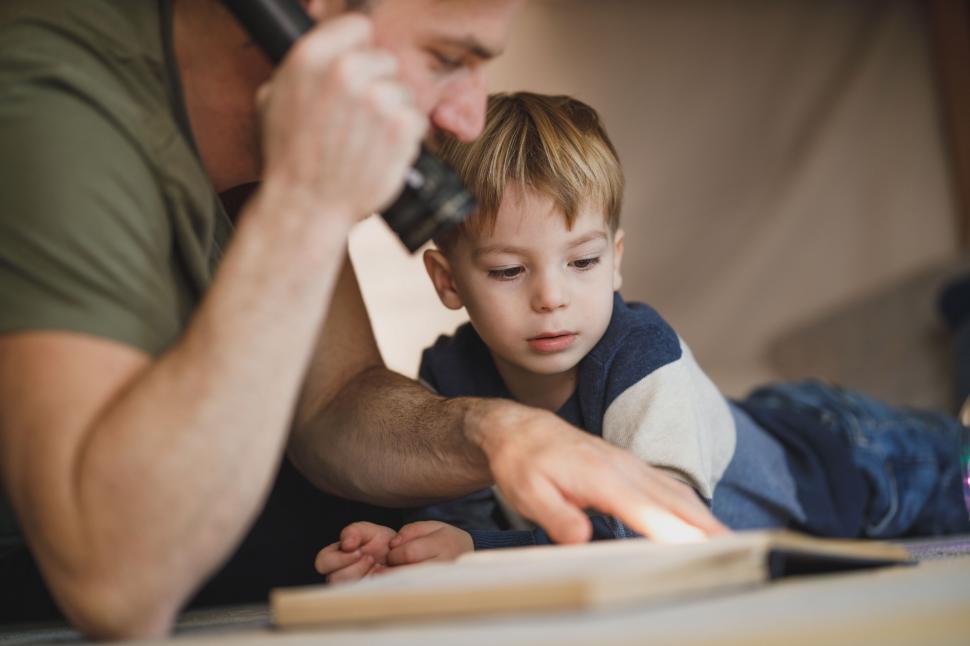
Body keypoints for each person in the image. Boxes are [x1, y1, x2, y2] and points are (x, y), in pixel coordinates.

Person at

━━━━━━

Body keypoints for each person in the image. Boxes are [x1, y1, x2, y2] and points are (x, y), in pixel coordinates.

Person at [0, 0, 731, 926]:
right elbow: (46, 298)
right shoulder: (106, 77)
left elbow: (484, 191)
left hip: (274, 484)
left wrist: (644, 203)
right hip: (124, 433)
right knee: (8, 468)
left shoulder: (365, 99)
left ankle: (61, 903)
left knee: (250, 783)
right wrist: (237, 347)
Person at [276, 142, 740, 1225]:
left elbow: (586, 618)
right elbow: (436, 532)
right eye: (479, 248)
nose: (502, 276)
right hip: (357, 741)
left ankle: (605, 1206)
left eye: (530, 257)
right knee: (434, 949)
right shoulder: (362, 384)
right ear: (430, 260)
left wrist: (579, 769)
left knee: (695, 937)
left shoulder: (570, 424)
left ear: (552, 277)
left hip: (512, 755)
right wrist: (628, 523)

━━━━━━

Which lines above run from the one containing "left shoulder: (365, 99)" to the one containing "right wrist: (628, 523)"? Give them again exactly, both ends included.

■ **Task response**
left shoulder: (365, 99)
left ankle: (61, 903)
left knee: (250, 783)
right wrist: (237, 347)
Person at [276, 142, 740, 1225]:
left elbow: (586, 618)
right elbow: (436, 532)
right eye: (479, 248)
nose: (502, 276)
right hip: (357, 741)
left ankle: (605, 1206)
left eye: (530, 257)
right knee: (434, 949)
right shoulder: (362, 384)
right ear: (430, 260)
left wrist: (579, 769)
left knee: (695, 937)
left shoulder: (570, 424)
left ear: (552, 277)
left hip: (512, 755)
right wrist: (628, 523)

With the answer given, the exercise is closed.